Dataset entries:

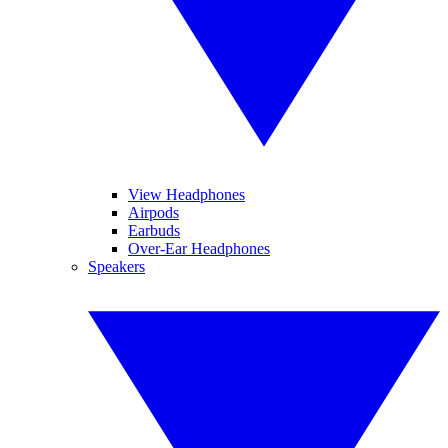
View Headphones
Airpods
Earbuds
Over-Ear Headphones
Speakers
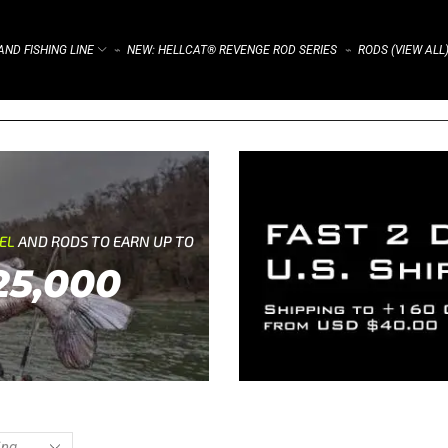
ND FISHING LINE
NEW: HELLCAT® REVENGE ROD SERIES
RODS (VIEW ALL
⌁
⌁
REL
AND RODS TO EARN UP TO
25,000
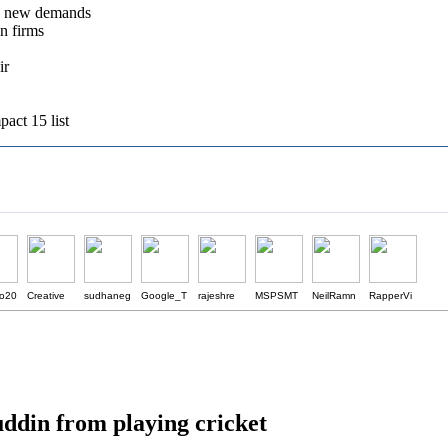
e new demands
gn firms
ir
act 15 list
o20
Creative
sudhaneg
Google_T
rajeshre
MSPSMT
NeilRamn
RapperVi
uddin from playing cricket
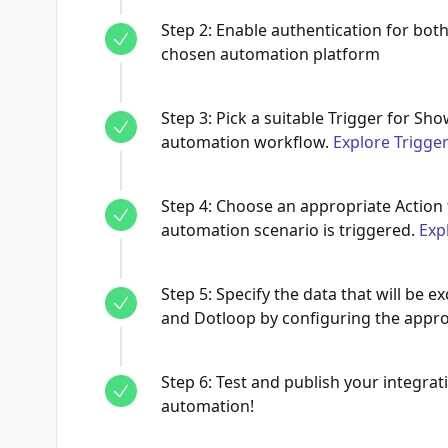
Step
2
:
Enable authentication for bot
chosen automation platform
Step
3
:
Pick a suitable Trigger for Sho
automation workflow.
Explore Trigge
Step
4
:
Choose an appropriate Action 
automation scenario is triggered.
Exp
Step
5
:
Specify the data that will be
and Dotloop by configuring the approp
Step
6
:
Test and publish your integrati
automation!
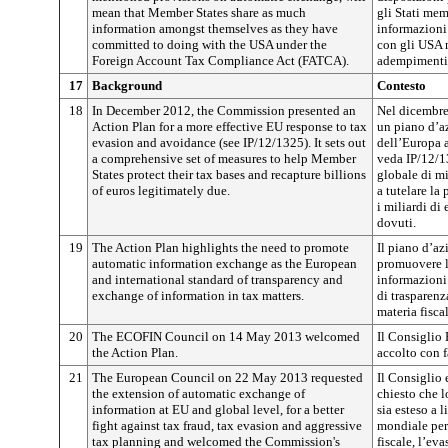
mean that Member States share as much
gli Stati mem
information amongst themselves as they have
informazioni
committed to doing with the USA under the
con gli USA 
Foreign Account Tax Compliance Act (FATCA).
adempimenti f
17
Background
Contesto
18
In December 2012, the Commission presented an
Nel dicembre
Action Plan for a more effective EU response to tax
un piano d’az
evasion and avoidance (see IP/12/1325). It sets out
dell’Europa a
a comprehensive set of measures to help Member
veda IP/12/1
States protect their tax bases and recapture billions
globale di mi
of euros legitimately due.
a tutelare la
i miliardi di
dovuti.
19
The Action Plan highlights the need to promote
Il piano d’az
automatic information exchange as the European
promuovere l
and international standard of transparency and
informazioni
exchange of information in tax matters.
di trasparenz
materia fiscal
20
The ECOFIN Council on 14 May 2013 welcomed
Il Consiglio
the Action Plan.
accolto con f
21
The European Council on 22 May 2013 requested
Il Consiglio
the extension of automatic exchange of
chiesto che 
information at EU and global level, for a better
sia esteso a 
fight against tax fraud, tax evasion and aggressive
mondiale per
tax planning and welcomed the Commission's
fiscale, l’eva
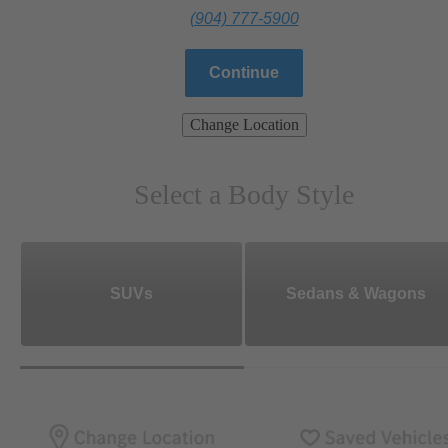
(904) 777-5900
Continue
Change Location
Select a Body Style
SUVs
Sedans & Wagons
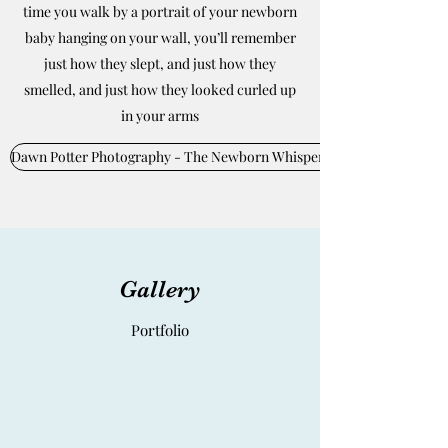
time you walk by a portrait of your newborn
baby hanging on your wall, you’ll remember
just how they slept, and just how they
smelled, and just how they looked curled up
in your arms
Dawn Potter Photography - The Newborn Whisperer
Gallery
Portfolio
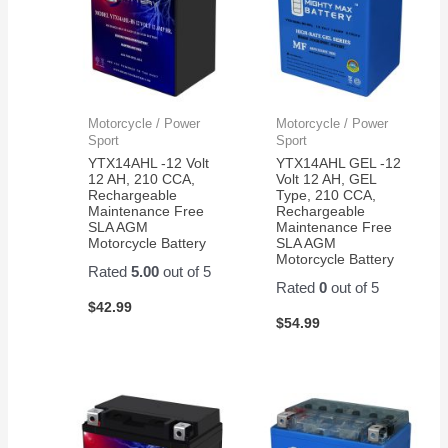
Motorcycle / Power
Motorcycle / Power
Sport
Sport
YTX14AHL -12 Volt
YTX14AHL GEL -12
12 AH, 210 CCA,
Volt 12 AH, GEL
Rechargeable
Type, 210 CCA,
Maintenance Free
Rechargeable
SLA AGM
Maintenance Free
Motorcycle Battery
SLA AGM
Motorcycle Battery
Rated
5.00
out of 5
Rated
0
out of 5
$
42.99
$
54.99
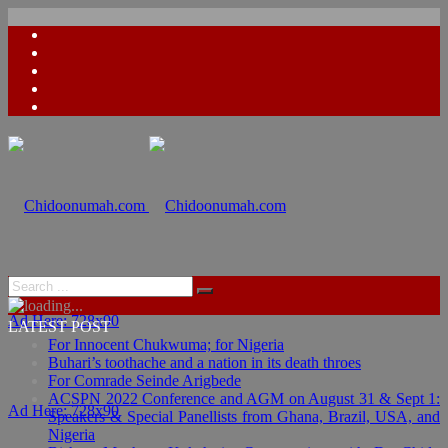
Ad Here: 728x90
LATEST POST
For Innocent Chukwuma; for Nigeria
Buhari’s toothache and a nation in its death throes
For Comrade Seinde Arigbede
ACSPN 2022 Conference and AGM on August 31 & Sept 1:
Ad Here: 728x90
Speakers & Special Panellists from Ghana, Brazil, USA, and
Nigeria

==

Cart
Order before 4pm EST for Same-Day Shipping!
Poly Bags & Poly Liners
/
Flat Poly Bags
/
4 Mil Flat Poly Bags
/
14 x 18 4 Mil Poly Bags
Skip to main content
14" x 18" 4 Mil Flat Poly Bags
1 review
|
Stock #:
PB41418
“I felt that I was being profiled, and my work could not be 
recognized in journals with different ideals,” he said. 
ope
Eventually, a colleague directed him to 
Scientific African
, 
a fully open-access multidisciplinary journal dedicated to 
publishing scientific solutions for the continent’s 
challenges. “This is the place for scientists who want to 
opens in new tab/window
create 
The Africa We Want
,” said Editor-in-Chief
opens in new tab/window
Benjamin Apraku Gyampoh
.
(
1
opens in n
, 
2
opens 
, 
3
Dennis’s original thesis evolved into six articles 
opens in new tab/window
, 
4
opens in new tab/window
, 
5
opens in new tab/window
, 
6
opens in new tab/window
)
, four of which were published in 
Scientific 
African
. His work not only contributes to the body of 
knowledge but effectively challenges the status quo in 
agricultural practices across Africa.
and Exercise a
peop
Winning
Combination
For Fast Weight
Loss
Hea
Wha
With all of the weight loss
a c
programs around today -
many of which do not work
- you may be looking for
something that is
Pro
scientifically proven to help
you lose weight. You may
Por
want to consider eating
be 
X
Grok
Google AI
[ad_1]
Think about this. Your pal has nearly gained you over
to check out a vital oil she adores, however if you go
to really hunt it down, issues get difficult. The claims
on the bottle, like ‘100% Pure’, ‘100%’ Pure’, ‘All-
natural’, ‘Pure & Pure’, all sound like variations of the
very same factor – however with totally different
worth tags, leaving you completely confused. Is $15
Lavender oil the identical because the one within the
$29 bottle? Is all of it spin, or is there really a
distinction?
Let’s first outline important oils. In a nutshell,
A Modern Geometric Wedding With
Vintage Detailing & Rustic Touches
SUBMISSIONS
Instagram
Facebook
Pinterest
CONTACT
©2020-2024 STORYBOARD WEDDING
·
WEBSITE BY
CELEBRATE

Task objective: When you find a line in the records that contains the word "automatic", copy it.

Result of this exercise:
automatic information exchange as the European
the extension of automatic exchange of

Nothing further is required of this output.